The three types of functions (linear, log-linear, and double log-linear) derived from the fractal density concept fit well the seismic frequency–depth cluster data from all 130 sections perpendicular to plate boundaries within subduction around Pacific plates or in Tethys plates collision zones. These three functions are unified as solutions of a power law differential equation with different exponents 0, 1, or otherwise, characterizing the density decay rate of the seismic frequency–depth cluster. This study attempts to study the frequency–depth cluster distribution of earthquakes from the perspective of fractal density. The nonlinear decay rates represented by these three functions may provide insight into characterizing the clustering of earthquakes in subduction or collision zones.

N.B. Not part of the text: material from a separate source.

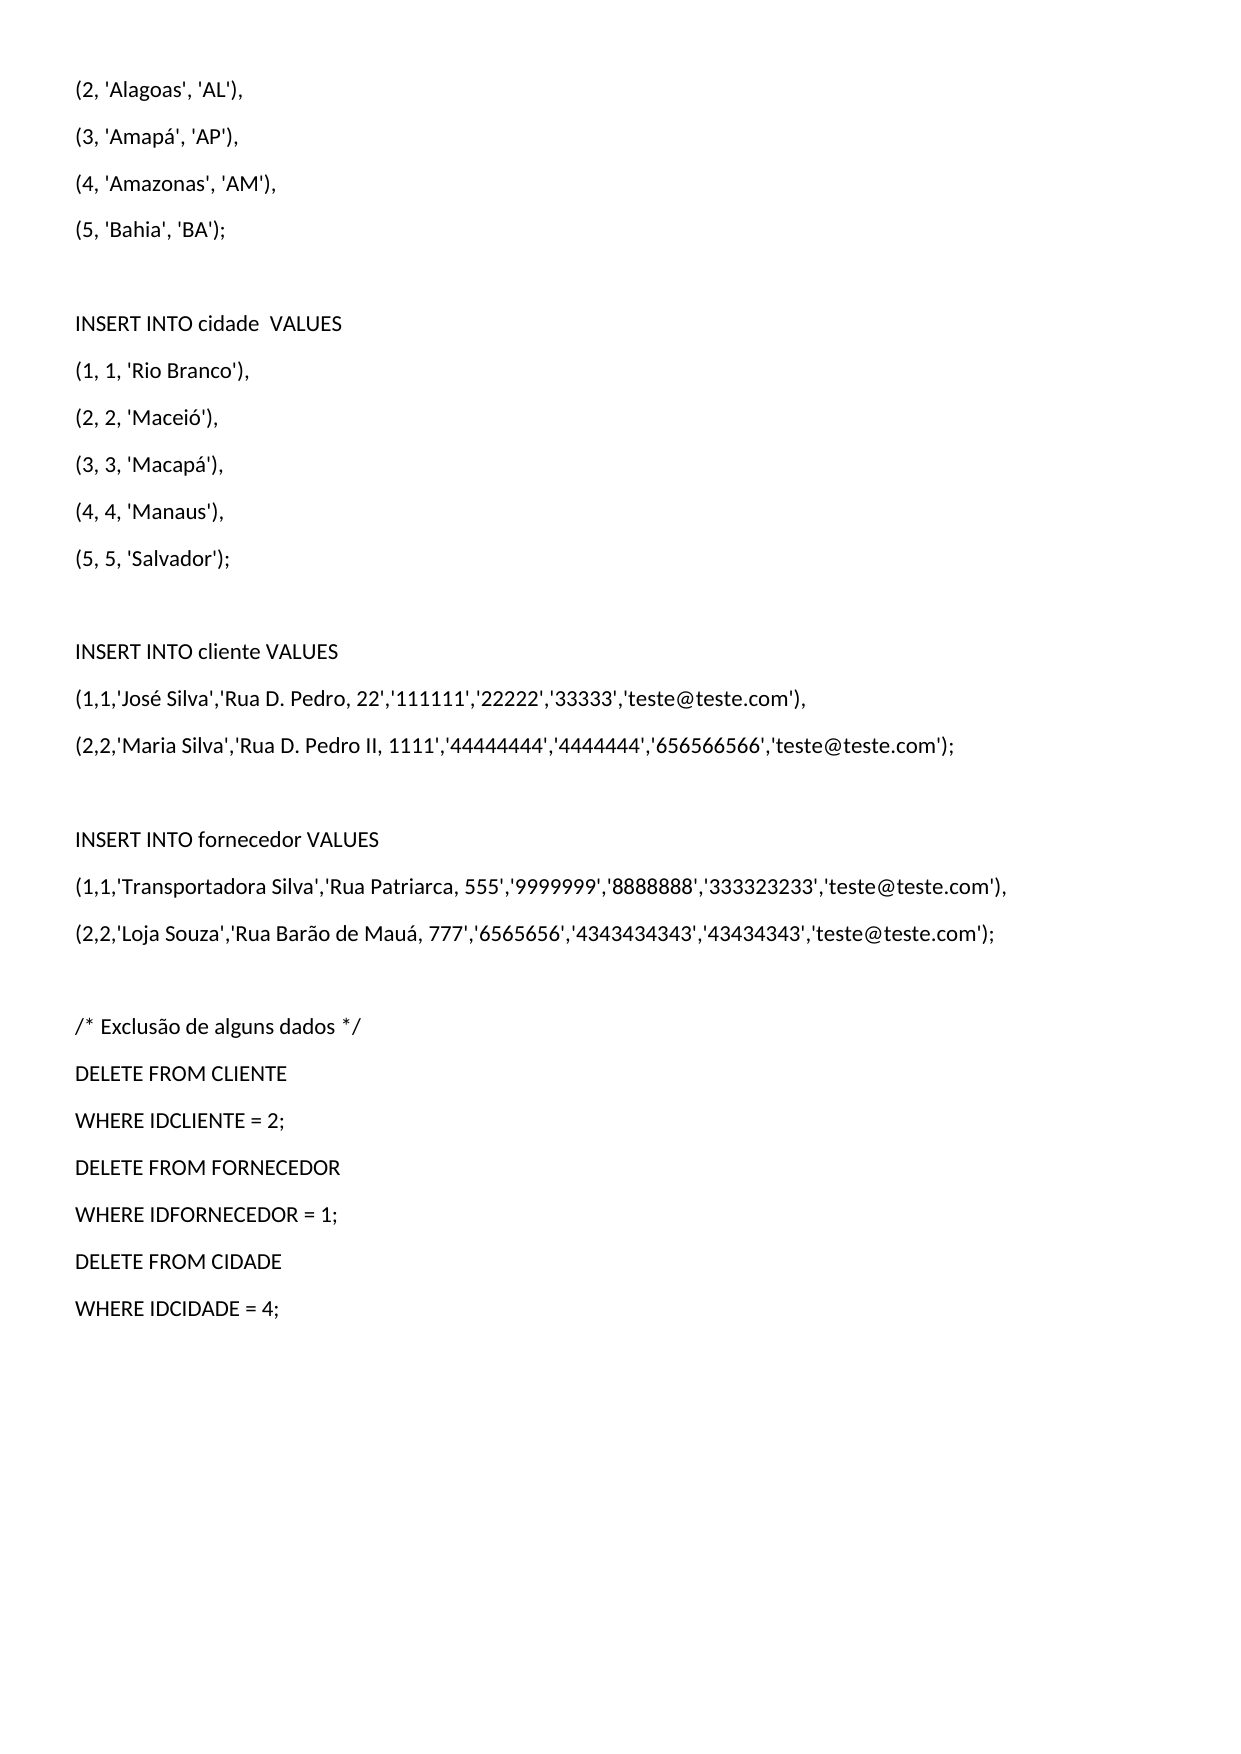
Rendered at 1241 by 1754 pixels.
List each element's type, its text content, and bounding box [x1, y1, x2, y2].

It should be noted that the precision of the seismic depth data used in this paper varies, so the interpretation of the results should be subject to some degree of uncertainty. More accurate data from earthquakes in the broader area and at other depths should be used in the future to validate the methods and results presented in the current study. One of the questions worthy of further research is the association between the rheological properties of the lithosphere around the Moho and the nonlinearity of the clustering of earthquakes.